Matt Cross has used his post as Rockingham County School Board chair to attack parents, students, teachers, librarians, the media and other elected officials, while the three women who made him chair sit meekly by, with their silence implying consent to his behavior.
Cross has made clear, repeatedly, that he does not care about the opinion of any of the myriad groups who oppose his combative anti-education agenda. He has said, repeatedly, that he answers to the voters.
Does he?
It’s worth looking at the votes for the three women who gave him the gavel and let him speak in their name.
District-wide Mark Obenshain won 70 percent of the vote in the 2023 election. He drew 73 percent in Rockingham County. Turnout in the county for his race was 44 percent of active registered voters. Think of those as baselines.
Turnout for Cross’s lackies on the School Board was also about 44 percent. Turnout for Cave’s district was slightly higher, but that district overlapped the state delegate district with the most strongly contested election. It would be hard to argue that anyone showed up just to vote for them. Not hard for them, but hard for a rational analyst of contested elections. The two candidates who ran in two-way races drew 66 and 61 percent, lower than Obenshain’s vote, indicating they didn’t even carry all die-hard Republicans.

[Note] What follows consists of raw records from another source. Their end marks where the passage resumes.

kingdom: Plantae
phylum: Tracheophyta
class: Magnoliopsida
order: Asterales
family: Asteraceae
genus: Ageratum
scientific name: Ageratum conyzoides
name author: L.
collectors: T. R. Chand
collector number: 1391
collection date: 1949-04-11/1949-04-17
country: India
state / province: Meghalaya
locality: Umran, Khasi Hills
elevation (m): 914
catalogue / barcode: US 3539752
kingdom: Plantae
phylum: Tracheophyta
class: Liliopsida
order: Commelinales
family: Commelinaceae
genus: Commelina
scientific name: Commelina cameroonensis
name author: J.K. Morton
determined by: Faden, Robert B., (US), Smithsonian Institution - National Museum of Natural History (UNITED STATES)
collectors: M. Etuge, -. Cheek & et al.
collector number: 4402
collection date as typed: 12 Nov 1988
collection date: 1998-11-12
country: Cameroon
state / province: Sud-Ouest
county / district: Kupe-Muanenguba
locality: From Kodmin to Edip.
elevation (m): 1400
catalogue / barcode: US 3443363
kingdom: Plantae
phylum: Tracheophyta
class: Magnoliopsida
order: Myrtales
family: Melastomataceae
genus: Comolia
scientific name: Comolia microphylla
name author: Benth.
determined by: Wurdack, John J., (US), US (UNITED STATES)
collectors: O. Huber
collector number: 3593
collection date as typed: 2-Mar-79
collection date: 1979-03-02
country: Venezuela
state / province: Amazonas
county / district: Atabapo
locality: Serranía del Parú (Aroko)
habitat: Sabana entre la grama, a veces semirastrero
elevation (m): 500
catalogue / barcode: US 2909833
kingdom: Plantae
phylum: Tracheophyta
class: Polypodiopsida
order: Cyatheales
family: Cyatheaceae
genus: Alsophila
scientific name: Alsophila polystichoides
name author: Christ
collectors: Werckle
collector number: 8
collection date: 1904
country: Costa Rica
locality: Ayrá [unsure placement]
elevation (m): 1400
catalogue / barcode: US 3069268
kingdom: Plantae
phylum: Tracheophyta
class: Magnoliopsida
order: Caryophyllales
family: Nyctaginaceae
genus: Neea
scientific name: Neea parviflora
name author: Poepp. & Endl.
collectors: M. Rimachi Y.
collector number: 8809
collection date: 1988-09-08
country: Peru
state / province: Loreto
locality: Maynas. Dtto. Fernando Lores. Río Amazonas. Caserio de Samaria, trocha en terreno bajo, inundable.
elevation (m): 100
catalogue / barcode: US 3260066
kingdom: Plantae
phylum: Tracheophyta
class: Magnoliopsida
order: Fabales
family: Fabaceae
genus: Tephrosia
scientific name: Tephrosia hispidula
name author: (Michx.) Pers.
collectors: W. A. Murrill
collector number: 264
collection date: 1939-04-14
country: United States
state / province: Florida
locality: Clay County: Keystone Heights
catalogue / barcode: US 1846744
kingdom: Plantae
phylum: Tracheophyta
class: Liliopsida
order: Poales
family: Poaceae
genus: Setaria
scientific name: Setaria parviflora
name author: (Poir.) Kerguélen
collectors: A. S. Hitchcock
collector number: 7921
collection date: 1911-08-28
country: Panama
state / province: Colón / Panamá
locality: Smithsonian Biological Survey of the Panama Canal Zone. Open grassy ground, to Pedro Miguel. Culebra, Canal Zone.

Elections are decided by those who show up, regardless of what nonsense some Republicans spew about Trump’s defeat in 2020 and his popular vote loss in 2016. But once elected, leaders should represent all of their constituents. The voters Cross and his three followers cite as their entire constituency are, on average, 63 percent of 44 percent of the county’s voters. That’s 27 percent. That’s a little more than 1 in 4 people they can claim to answer to and speak for.
Cross most recently cited the voters as his only responsibility when he dismissed the highly critical letters signed by hundreds of county parents and teachers. One could argue that those hundreds represent a smaller cross-section than those who voted for the women who elected him chair. But the ballot is secret and a signature on a letter is public. Teachers can rationally fear professional retribution. Parents can rationally expect blowback against their children. One widespread story in the community says Cross fired the board’s law firm in part because a relative of one of the lawyers spoke against him at a board meeting. The possibility of retribution is real. Vengeance is mine, sayeth the Lord. “Me too, me too,” says the Rockingham County School Board.
It’s worth noting that of the 27 percent of county voters who chose Matt Cross’s contingent, some undoubtedly did turn out and vote because they believed widespread gibberish about bathrooms and libraries. But there’s no way to know how many. Regardless, did a majority of the 27 percent Cross can claim want to see him ban books, register LGBT students, attack political opponents from the chair, and fire the best education law firm in the state? They didn’t. They just voted for the people who did it.
Are any of those people having second thoughts? Hard to say. But it would be interesting to know if Ashley Burgoyne and Sarah Horst are.